◆ DATA ROWS
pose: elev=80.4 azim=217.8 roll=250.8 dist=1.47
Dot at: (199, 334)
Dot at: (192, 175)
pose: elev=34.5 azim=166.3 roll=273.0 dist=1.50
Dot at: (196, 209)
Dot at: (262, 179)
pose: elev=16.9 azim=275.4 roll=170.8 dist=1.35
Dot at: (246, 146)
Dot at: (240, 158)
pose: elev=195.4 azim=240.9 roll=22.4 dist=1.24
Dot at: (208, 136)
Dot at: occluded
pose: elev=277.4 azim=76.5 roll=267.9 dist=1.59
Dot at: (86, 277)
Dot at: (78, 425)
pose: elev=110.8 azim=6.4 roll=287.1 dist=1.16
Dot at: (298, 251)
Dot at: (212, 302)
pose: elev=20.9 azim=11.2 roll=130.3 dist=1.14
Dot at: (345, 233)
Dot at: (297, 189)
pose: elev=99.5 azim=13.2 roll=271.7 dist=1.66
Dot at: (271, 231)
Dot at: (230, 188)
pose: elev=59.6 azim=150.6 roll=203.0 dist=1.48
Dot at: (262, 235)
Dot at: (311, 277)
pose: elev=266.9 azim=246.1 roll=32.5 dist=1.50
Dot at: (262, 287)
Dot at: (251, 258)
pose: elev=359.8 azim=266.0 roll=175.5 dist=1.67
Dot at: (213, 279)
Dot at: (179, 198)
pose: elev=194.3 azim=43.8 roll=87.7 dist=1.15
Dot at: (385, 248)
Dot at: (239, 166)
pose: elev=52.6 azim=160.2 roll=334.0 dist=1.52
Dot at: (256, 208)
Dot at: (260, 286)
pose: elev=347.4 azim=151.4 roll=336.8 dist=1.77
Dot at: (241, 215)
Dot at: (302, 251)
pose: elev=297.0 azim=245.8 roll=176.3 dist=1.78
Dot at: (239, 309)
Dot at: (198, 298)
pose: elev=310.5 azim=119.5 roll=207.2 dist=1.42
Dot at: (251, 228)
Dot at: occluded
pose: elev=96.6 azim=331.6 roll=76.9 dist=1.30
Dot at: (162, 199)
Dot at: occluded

◆ EXERCISE BRIEF
Render every line of the entries above as a Markdown table with two columns, Row and Line, numbering each row and skipping blank lines.

◆ EXPECTED ANSWER
| Row | Line |
|---|---|
| 1 | pose: elev=80.4 azim=217.8 roll=250.8 dist=1.47 |
| 2 | Dot at: (199, 334) |
| 3 | Dot at: (192, 175) |
| 4 | pose: elev=34.5 azim=166.3 roll=273.0 dist=1.50 |
| 5 | Dot at: (196, 209) |
| 6 | Dot at: (262, 179) |
| 7 | pose: elev=16.9 azim=275.4 roll=170.8 dist=1.35 |
| 8 | Dot at: (246, 146) |
| 9 | Dot at: (240, 158) |
| 10 | pose: elev=195.4 azim=240.9 roll=22.4 dist=1.24 |
| 11 | Dot at: (208, 136) |
| 12 | Dot at: occluded |
| 13 | pose: elev=277.4 azim=76.5 roll=267.9 dist=1.59 |
| 14 | Dot at: (86, 277) |
| 15 | Dot at: (78, 425) |
| 16 | pose: elev=110.8 azim=6.4 roll=287.1 dist=1.16 |
| 17 | Dot at: (298, 251) |
| 18 | Dot at: (212, 302) |
| 19 | pose: elev=20.9 azim=11.2 roll=130.3 dist=1.14 |
| 20 | Dot at: (345, 233) |
| 21 | Dot at: (297, 189) |
| 22 | pose: elev=99.5 azim=13.2 roll=271.7 dist=1.66 |
| 23 | Dot at: (271, 231) |
| 24 | Dot at: (230, 188) |
| 25 | pose: elev=59.6 azim=150.6 roll=203.0 dist=1.48 |
| 26 | Dot at: (262, 235) |
| 27 | Dot at: (311, 277) |
| 28 | pose: elev=266.9 azim=246.1 roll=32.5 dist=1.50 |
| 29 | Dot at: (262, 287) |
| 30 | Dot at: (251, 258) |
| 31 | pose: elev=359.8 azim=266.0 roll=175.5 dist=1.67 |
| 32 | Dot at: (213, 279) |
| 33 | Dot at: (179, 198) |
| 34 | pose: elev=194.3 azim=43.8 roll=87.7 dist=1.15 |
| 35 | Dot at: (385, 248) |
| 36 | Dot at: (239, 166) |
| 37 | pose: elev=52.6 azim=160.2 roll=334.0 dist=1.52 |
| 38 | Dot at: (256, 208) |
| 39 | Dot at: (260, 286) |
| 40 | pose: elev=347.4 azim=151.4 roll=336.8 dist=1.77 |
| 41 | Dot at: (241, 215) |
| 42 | Dot at: (302, 251) |
| 43 | pose: elev=297.0 azim=245.8 roll=176.3 dist=1.78 |
| 44 | Dot at: (239, 309) |
| 45 | Dot at: (198, 298) |
| 46 | pose: elev=310.5 azim=119.5 roll=207.2 dist=1.42 |
| 47 | Dot at: (251, 228) |
| 48 | Dot at: occluded |
| 49 | pose: elev=96.6 azim=331.6 roll=76.9 dist=1.30 |
| 50 | Dot at: (162, 199) |
| 51 | Dot at: occluded |